All the gauges appear to be reading "set fair" in the housing market, so why the long faces among those in the know?
The latest housing market survey on the face of it provides every reason to suspect that better times lie ahead. This follows a raft of housing indexes showing house prices rising steadily for several months.
The RICS survey has for three months now seen more surveyors reporting rising prices than reporting prices falling and the majority has grown.
The survey shows that as well as rising prices there are increasing numbers of new instructions, sales are increasing, new buyer inquiries are rising and surveyors are increasingly confident of that prices will continue to increase.
But why, with everything appearing so rosy, is there so much concern among the experts that I talk to about the fragility of the market?
I recently had a quick off-the-record chat with a former CEO of a major housebuilder. He has no particular axe to grind and he could not have been plainer. To him a 'double-dip' seemed inevitable.
And the industry analysts I talk to appear increasingly despairing of the market, not just on the house sales side, but also on the construction side.
The majors are geared up for a very cautious return to increasing volumes. Meanwhile the social sector is increasingly dependent on the Homes and Communities Agency to fill a huge funding gap left by the retreating private sector.
What realistic prospect is there that these two struggling sectors will provide anything like the number of homes they were just a couple of years ago, let alone hit anything like the suggested numbers required to meet housing need in the UK?
The answer I get is there is little.
The consensus seems to be that, yes, house building will be a growth sector, but from a low base and, without a radical shift in fortune or policy, the pace of growth will be leave production at levels far below par for many years hence.
But if prices fall again this will create further caution among both house builders and the social sector, which is looking to how it will manage to maintain reasonable levels of production when and if public sector money dries up after the election.
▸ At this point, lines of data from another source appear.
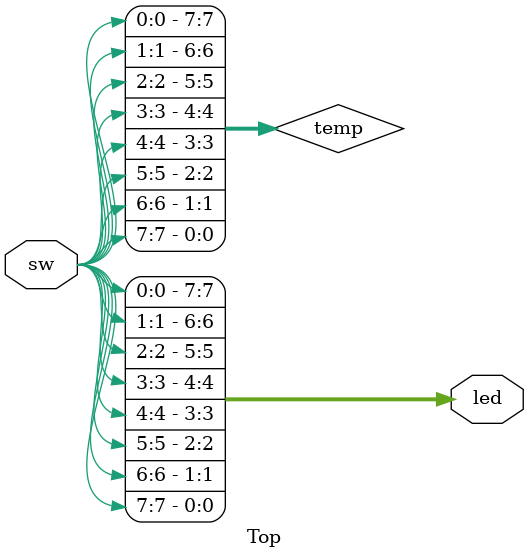
<source format=v>
`timescale 1ns / 1ps


module Top (
    input   [7:0]                       sw,
    output  [7:0]                       led
);
reg [7:0] temp;
// Write your codes here.
always @(*) begin
    temp[7] = sw[0];
    temp[6] = sw[1];
    temp[5] = sw[2];
    temp[4] = sw[3];
    temp[3] = sw[4];
    temp[2] = sw[5];
    temp[1] = sw[6];
    temp[0] = sw[7];
end

assign led=temp;

endmodule
</source>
This rather begs the question of whether house prices will fall or not and there is growing concern that there will be a new collapse come next year.
The underlying worry is that the rally in prices has been based on a very narrow part of the market and heavily dependent on cash buyers and the wealthier segment of society which require low loan to value mortgages. The rise too has been fairly narrow geographically.
This means that while there may have been price rises they are based largely on activity in a small section of the overall market, so should be treated with extreme caution.
These points were made by Richard Donnell in his comments to the latest survey.
He noted: "What is becoming increasingly clear from recent Hometrack surveys is a marked slowdown in the rate of growth in the volume of new buyers registering with agents. This suggests that the pent up demand that has boosted the market in recent months is starting to fade in the face of firmer pricing and fewer clear bargains."
And he added: "Prices over October may have risen, but these rises were registered across just 16% of the market. Across the remaining 84% of the country, prices remained static."
Also with more stock appearing on the market we are seeing the RICS sales-to-stock ratio - regarded as a fairly good indicator of a shift in market sentiment and a herald of price changes in about six months time - appearing to be stalling.
So, despite the prima facie evidence pointing to an improving market, there are some warning signs of a possible relapse.
The next few months are likely to be among the more fascinating as we wait to see if the market does double dip.
And as far as I can see, the smart money seems to suggest it will.